What happens every day, follows a pattern?
→ Taking name, postcode, what's broken, urgency.
What loses value when it waits?
→ A call-back an hour later — already booked elsewhere.
Separate what AI can prepare from what a human must approve.
→ Pricing, time promises, emergencies — all human.
Pick one measurable outcome.
→ Missed calls converted into booked jobs.
The goal isn't every possible AI use case. It's one job with enough revenue, low enough risk, and fast enough proof.
This is the one-sentence answer Dawn should remember. Everything else in the report supports this decision.
The concierge picks up every incoming call, day or night — in the firm's name, in a natural voice. It takes the details (problem, postcode, urgency), books the job into the diary, and texts both the customer and Dawn a clean summary. Emergencies go straight to her mobile.
A narrow job becomes valuable when the handoffs are explicit — what the AI handles, what it escalates, what stays human.
The important design choice: AI is placed BEFORE Dawn picks up, not inside her pricing or scheduling judgement.
Use the sliders to ground this in real numbers. These are starting assumptions to validate in the first week — the strongest case starts when Dawn corrects them.
Dawn doesn't care which model or framework runs it. She cares whether the job gets done, what it costs, and whether emergencies still reach her phone.

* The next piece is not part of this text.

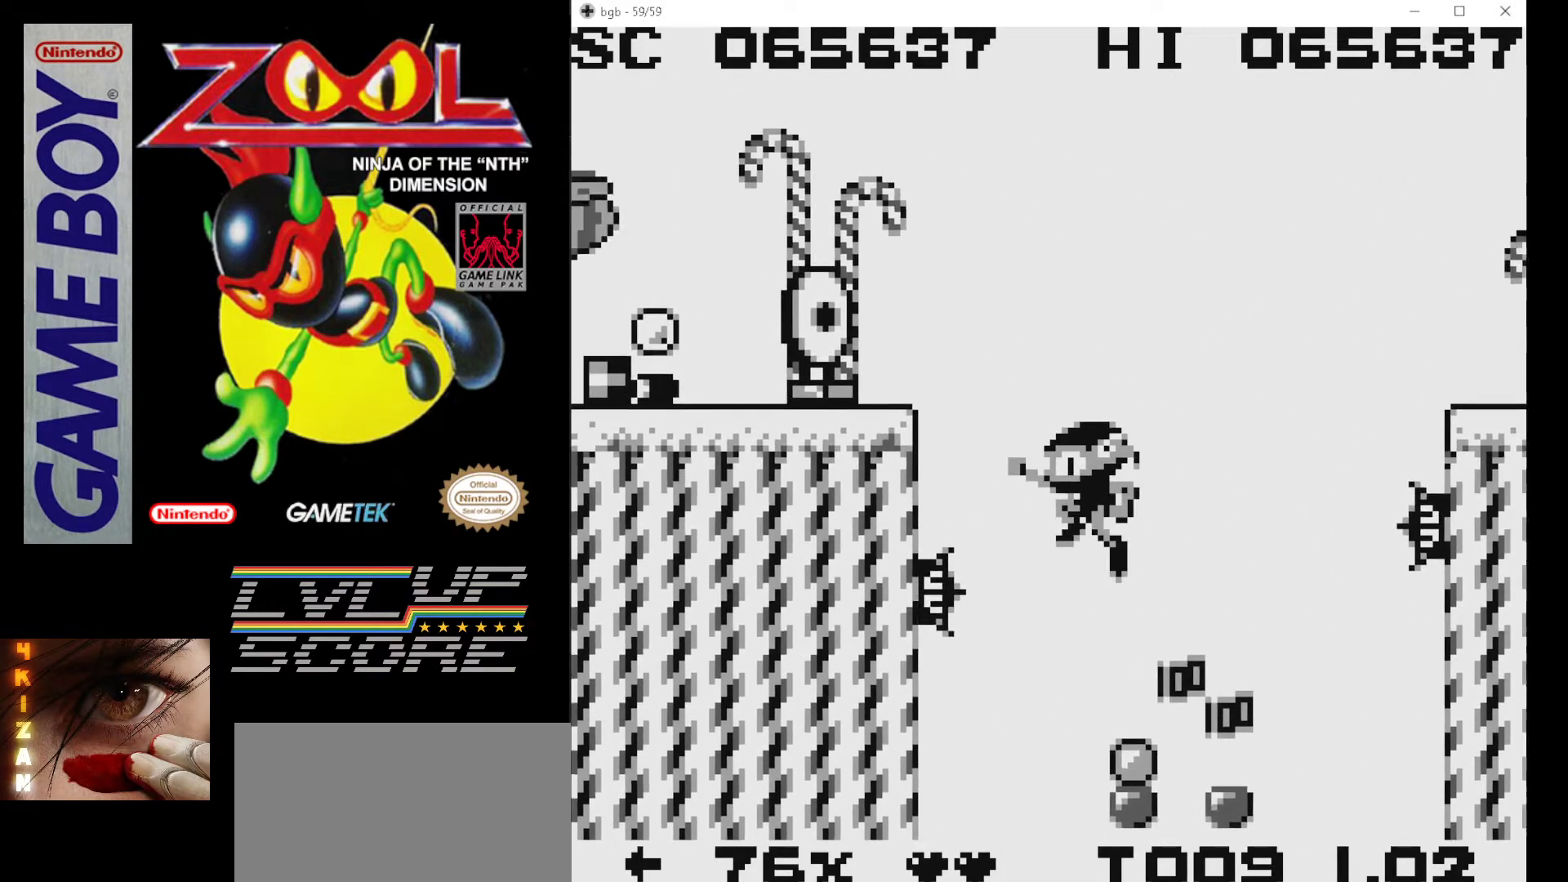
{"buttons": [], "events": [[133, "DPAD_DOWN", "down"], [133, "DPAD_RIGHT", "down"], [167, "DPAD_DOWN", "up"], [283, "DPAD_RIGHT", "up"]]}
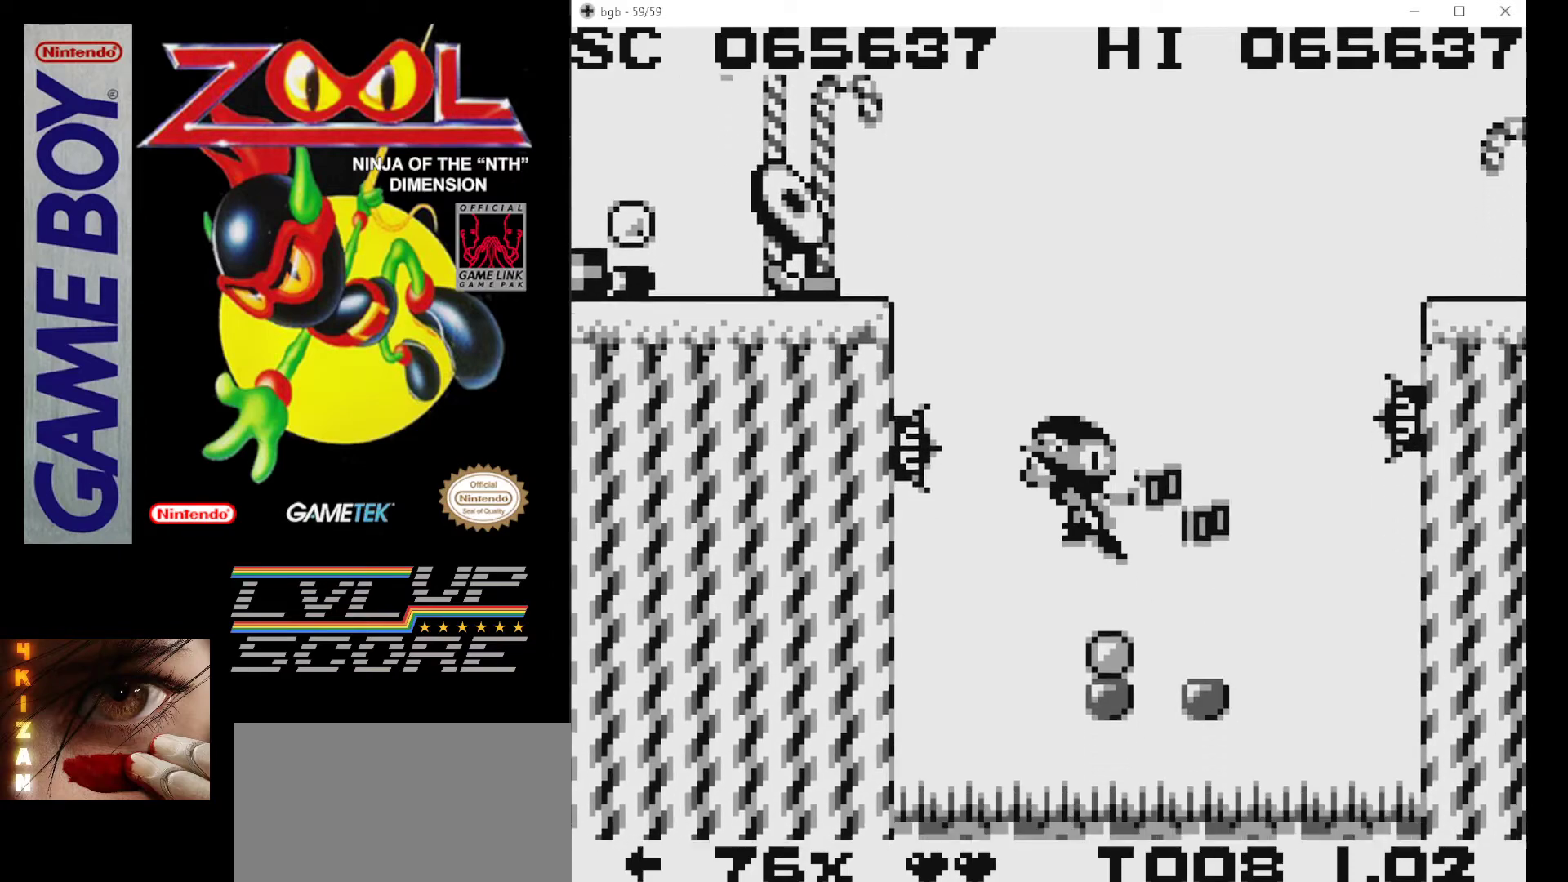
{"buttons": ["A", "DPAD_LEFT"], "events": [[133, "A", "down"], [333, "DPAD_LEFT", "down"]]}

Short enough to ship, structured enough to prove the case.
Service area, working hours, FAQ answers (boiler types, emergency criteria), greeting in your voice. Write the escalation rules first — what counts as an emergency, what reaches your mobile.

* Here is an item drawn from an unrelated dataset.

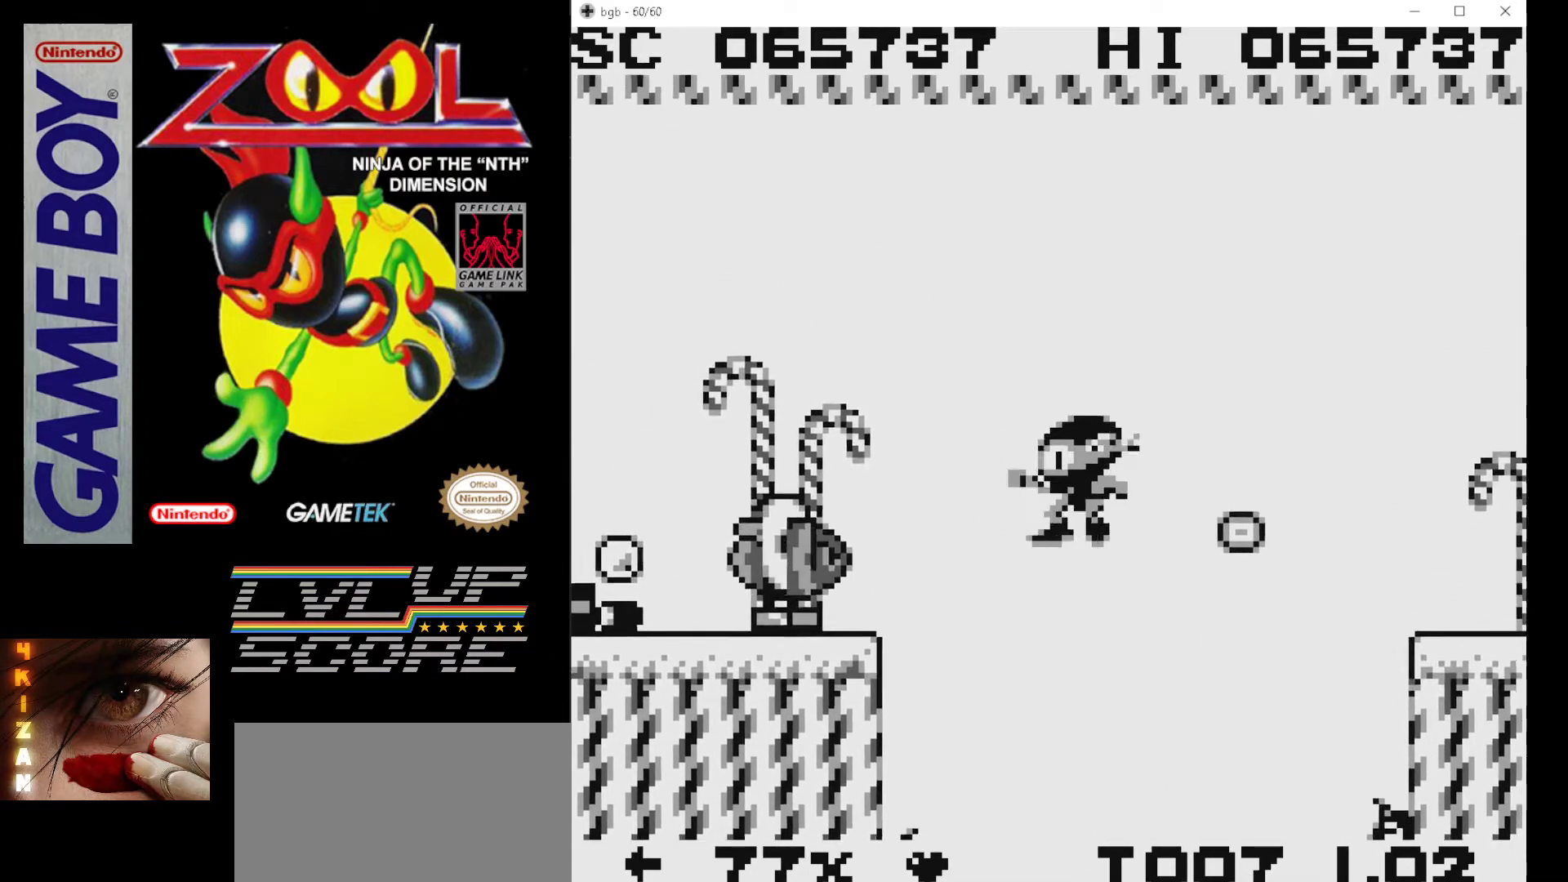
{"buttons": ["A", "DPAD_LEFT"], "events": [[67, "B", "up"], [233, "A", "down"], [383, "A", "up"], [433, "A", "down"]]}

Live test calls — boiler emergency, kitchen tap, time-waster, out-of-area. Tune the responses, fix the rough edges, check how the texts read.
Concierge takes calls when you don't pick up in four rings. You watch what comes through and how the summaries land. Adjust anything that doesn't sit right.
Concierge answers everything; you decide each evening on flagged jobs. Compare the fortnight against the previous one — calls captured, jobs booked, emergencies routed.
Premium AI work shouldn't pretend the risk is zero. It should show exactly how each risk is contained.
A good assessment leads to one of two clean actions: try it free this week, or have us set it up properly.
Spend a week logging every call you miss — phone, time, did they leave a voicemail. The number we model becomes provable.
DIY Clara/Norango free trial, or have ScaleUP set up and manage it. Decision lives at the bottom of this report.
What counts as an emergency in your firm. What questions you want every caller asked. Where the texts should land.
Off-the-shelf — start the free trial today. Managed — we can have it live within 14 days.
Pembroke Plumbing's first AI move should be an always-on AI Call Concierge — an off-the-shelf service that picks up every call in the firm's name, takes the job details, books the diary slot, and texts Dawn a clean summary. Emergencies route straight to her mobile. Live in days for ~£50/month, with a free trial first. Don't quote pricing or commit to dates without Dawn's approval — those stay human. The measure of success: missed calls converted into booked jobs in the first fortnight.
A useful assessment names one job, one number, one route. Anything else is a brochure.
One named job (Call Concierge), one workflow, one pilot, one primary metric — not a list of AI possibilities.
The ROI model forces real numbers — missed calls, jobs, value and margin — not tool novelty.
AI prepares; humans keep pricing, judgement and any commitment to the customer.